[Dataset entries]
________

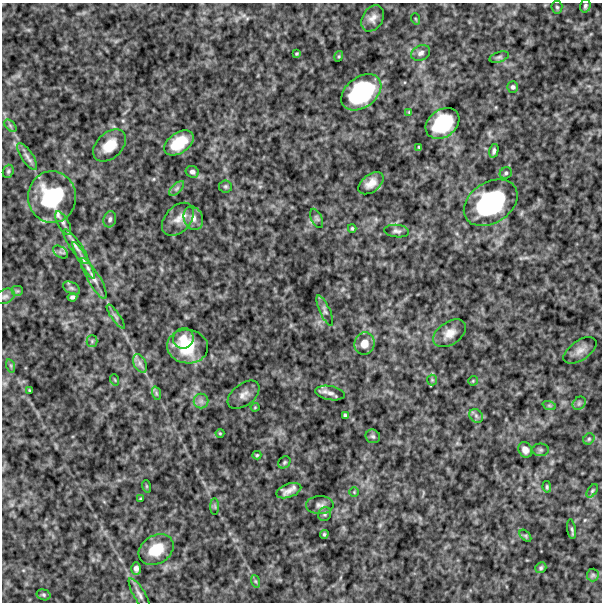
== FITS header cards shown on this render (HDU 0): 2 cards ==
NAXIS1  =                  600
NAXIS2  =                  600

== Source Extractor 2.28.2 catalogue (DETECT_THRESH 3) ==
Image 600 x 600 px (HDU 0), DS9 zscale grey, 1 PNG px = 1 image px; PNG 604 x 604 px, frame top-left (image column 1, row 600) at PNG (2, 3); each listed source drawn as its Kron ellipse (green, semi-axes under 4 px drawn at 4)
Background 454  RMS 120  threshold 362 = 3 sigma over >= 5 px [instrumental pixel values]
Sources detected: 90; all 90 listed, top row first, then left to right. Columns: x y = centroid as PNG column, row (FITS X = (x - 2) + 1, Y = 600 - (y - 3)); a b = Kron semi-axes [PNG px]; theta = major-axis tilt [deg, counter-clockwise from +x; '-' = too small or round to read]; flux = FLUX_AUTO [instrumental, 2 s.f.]
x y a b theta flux
585 6 7 5 73 1.8e+04
557 7 6 5 - 1.4e+04
373 18 14 10 60 5.4e+04
416 19 6 3 -70 7.6e+03
421 53 10 7 26 3.3e+04
297 54 4 3 - 8.8e+03
339 56 5 3 - 8.1e+03
499 57 10 5 18 1.9e+04
513 87 5 5 - 1.8e+04
361 92 22 15 37 7.3e+05
409 112 4 4 - 7.1e+03
442 123 18 13 36 4.1e+05
10 126 7 4 -45 1.7e+04
179 143 16 10 36 2.1e+05
109 145 19 13 43 1.5e+05
419 147 4 3 - 8.1e+03
494 151 7 4 76 1.9e+04
27 156 15 6 -56 4.1e+04
8 171 7 5 69 1.4e+04
192 172 7 5 -21 2.5e+04
506 173 6 5 - 1.5e+04
371 183 14 8 38 7.1e+04
225 186 6 6 - 1.6e+04
177 188 9 4 45 2.0e+04
52 197 26 24 -83 6.2e+05
491 203 29 20 33 1.0e+06
193 218 12 9 -69 5.9e+04
317 218 10 5 -65 2.0e+04
110 219 8 6 74 2.2e+04
178 219 19 13 48 8.9e+04
63 223 13 5 -61 3.5e+04
352 228 4 3 - 1.1e+04
397 231 12 6 -6 2.8e+04
76 247 21 5 -55 5.1e+04
60 252 8 5 -33 2.1e+04
84 261 21 4 -60 5.1e+04
94 278 23 6 -60 6.7e+04
71 288 9 5 -26 2.3e+04
17 291 6 5 - 1.5e+04
5 296 11 7 25 3.0e+04
72 297 5 4 - 1.8e+04
325 311 16 5 -65 2.9e+04
116 317 14 4 -55 2.6e+04
450 333 18 11 34 8.5e+04
183 338 10 10 - 8.2e+04
92 341 5 5 - 1.4e+04
364 344 11 10 - 9.4e+04
187 347 20 17 -6 2.8e+05
580 350 19 10 34 6.1e+04
140 363 10 6 -63 3.4e+04
11 366 7 4 -72 1.3e+04
115 380 5 3 - 7.1e+03
432 380 5 5 - 1.3e+04
473 381 5 5 - 8.9e+03
29 390 4 3 - 7.2e+03
156 393 7 4 -72 1.5e+04
330 393 15 7 -10 4.7e+04
244 395 18 11 38 6.3e+04
201 401 7 7 - 3.1e+04
579 403 7 6 - 2.1e+04
549 405 7 4 -19 1.3e+04
255 407 4 4 - 7.7e+03
345 415 4 3 - 1.2e+04
476 416 7 6 - 2.2e+04
220 433 4 4 - 8.2e+03
373 436 7 6 - 1.9e+04
589 439 6 5 - 1.4e+04
525 450 8 6 -61 5.5e+04
541 450 8 6 -1 1.9e+04
257 455 4 3 - 9.6e+03
284 462 7 5 46 1.4e+04
146 486 6 4 -71 8.5e+03
547 487 6 4 -81 1.2e+04
289 491 13 6 19 5.7e+04
592 491 7 4 55 1.2e+04
354 492 4 4 - 8.9e+03
141 499 4 3 - 1.0e+04
320 505 14 9 1 4.3e+04
215 507 8 4 -90 1.3e+04
325 514 7 6 - 1.9e+04
572 529 10 3 -81 1.4e+04
324 534 4 4 - 1.2e+04
525 536 7 4 -46 1.3e+04
156 550 18 14 31 2.1e+05
541 568 6 5 - 1.5e+04
136 569 6 4 89 3.1e+04
593 575 6 6 - 1.4e+04
255 581 6 4 -71 1.3e+04
44 595 7 5 -16 1.6e+04
139 595 18 6 -59 4.2e+04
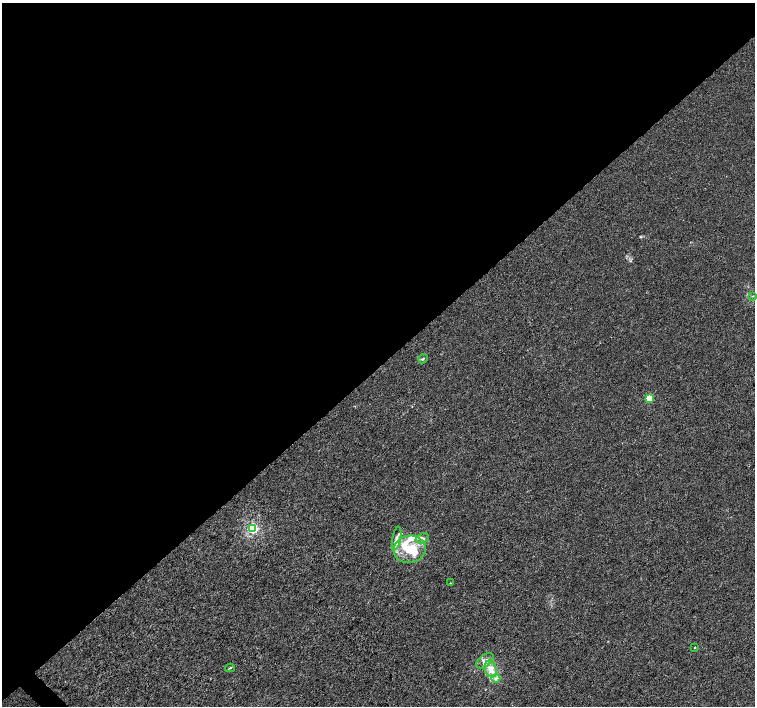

________

SET TASK: Update the records above by changing "catalogue" to "catalog" everywhere it appears, with every other line left as it is. Don't include the pictures in your answer.

SOLUTION FOR THIS PROBLEM:
== FITS header cards shown on this render (HDU 0): 2 cards ==
NAXIS1  =                  600
NAXIS2  =                  600

== Source Extractor 2.28.2 catalog (DETECT_THRESH 3) ==
Image 600 x 600 px (HDU 0), DS9 zscale grey, 1 PNG px = 1 image px; PNG 604 x 604 px, frame top-left (image column 1, row 600) at PNG (2, 3); each listed source drawn as its Kron ellipse (green, semi-axes under 4 px drawn at 4)
Background 454  RMS 120  threshold 362 = 3 sigma over >= 5 px [instrumental pixel values]
Sources detected: 90; all 90 listed, top row first, then left to right. Columns: x y = centroid as PNG column, row (FITS X = (x - 2) + 1, Y = 600 - (y - 3)); a b = Kron semi-axes [PNG px]; theta = major-axis tilt [deg, counter-clockwise from +x; '-' = too small or round to read]; flux = FLUX_AUTO [instrumental, 2 s.f.]
x y a b theta flux
585 6 7 5 73 1.8e+04
557 7 6 5 - 1.4e+04
373 18 14 10 60 5.4e+04
416 19 6 3 -70 7.6e+03
421 53 10 7 26 3.3e+04
297 54 4 3 - 8.8e+03
339 56 5 3 - 8.1e+03
499 57 10 5 18 1.9e+04
513 87 5 5 - 1.8e+04
361 92 22 15 37 7.3e+05
409 112 4 4 - 7.1e+03
442 123 18 13 36 4.1e+05
10 126 7 4 -45 1.7e+04
179 143 16 10 36 2.1e+05
109 145 19 13 43 1.5e+05
419 147 4 3 - 8.1e+03
494 151 7 4 76 1.9e+04
27 156 15 6 -56 4.1e+04
8 171 7 5 69 1.4e+04
192 172 7 5 -21 2.5e+04
506 173 6 5 - 1.5e+04
371 183 14 8 38 7.1e+04
225 186 6 6 - 1.6e+04
177 188 9 4 45 2.0e+04
52 197 26 24 -83 6.2e+05
491 203 29 20 33 1.0e+06
193 218 12 9 -69 5.9e+04
317 218 10 5 -65 2.0e+04
110 219 8 6 74 2.2e+04
178 219 19 13 48 8.9e+04
63 223 13 5 -61 3.5e+04
352 228 4 3 - 1.1e+04
397 231 12 6 -6 2.8e+04
76 247 21 5 -55 5.1e+04
60 252 8 5 -33 2.1e+04
84 261 21 4 -60 5.1e+04
94 278 23 6 -60 6.7e+04
71 288 9 5 -26 2.3e+04
17 291 6 5 - 1.5e+04
5 296 11 7 25 3.0e+04
72 297 5 4 - 1.8e+04
325 311 16 5 -65 2.9e+04
116 317 14 4 -55 2.6e+04
450 333 18 11 34 8.5e+04
183 338 10 10 - 8.2e+04
92 341 5 5 - 1.4e+04
364 344 11 10 - 9.4e+04
187 347 20 17 -6 2.8e+05
580 350 19 10 34 6.1e+04
140 363 10 6 -63 3.4e+04
11 366 7 4 -72 1.3e+04
115 380 5 3 - 7.1e+03
432 380 5 5 - 1.3e+04
473 381 5 5 - 8.9e+03
29 390 4 3 - 7.2e+03
156 393 7 4 -72 1.5e+04
330 393 15 7 -10 4.7e+04
244 395 18 11 38 6.3e+04
201 401 7 7 - 3.1e+04
579 403 7 6 - 2.1e+04
549 405 7 4 -19 1.3e+04
255 407 4 4 - 7.7e+03
345 415 4 3 - 1.2e+04
476 416 7 6 - 2.2e+04
220 433 4 4 - 8.2e+03
373 436 7 6 - 1.9e+04
589 439 6 5 - 1.4e+04
525 450 8 6 -61 5.5e+04
541 450 8 6 -1 1.9e+04
257 455 4 3 - 9.6e+03
284 462 7 5 46 1.4e+04
146 486 6 4 -71 8.5e+03
547 487 6 4 -81 1.2e+04
289 491 13 6 19 5.7e+04
592 491 7 4 55 1.2e+04
354 492 4 4 - 8.9e+03
141 499 4 3 - 1.0e+04
320 505 14 9 1 4.3e+04
215 507 8 4 -90 1.3e+04
325 514 7 6 - 1.9e+04
572 529 10 3 -81 1.4e+04
324 534 4 4 - 1.2e+04
525 536 7 4 -46 1.3e+04
156 550 18 14 31 2.1e+05
541 568 6 5 - 1.5e+04
136 569 6 4 89 3.1e+04
593 575 6 6 - 1.4e+04
255 581 6 4 -71 1.3e+04
44 595 7 5 -16 1.6e+04
139 595 18 6 -59 4.2e+04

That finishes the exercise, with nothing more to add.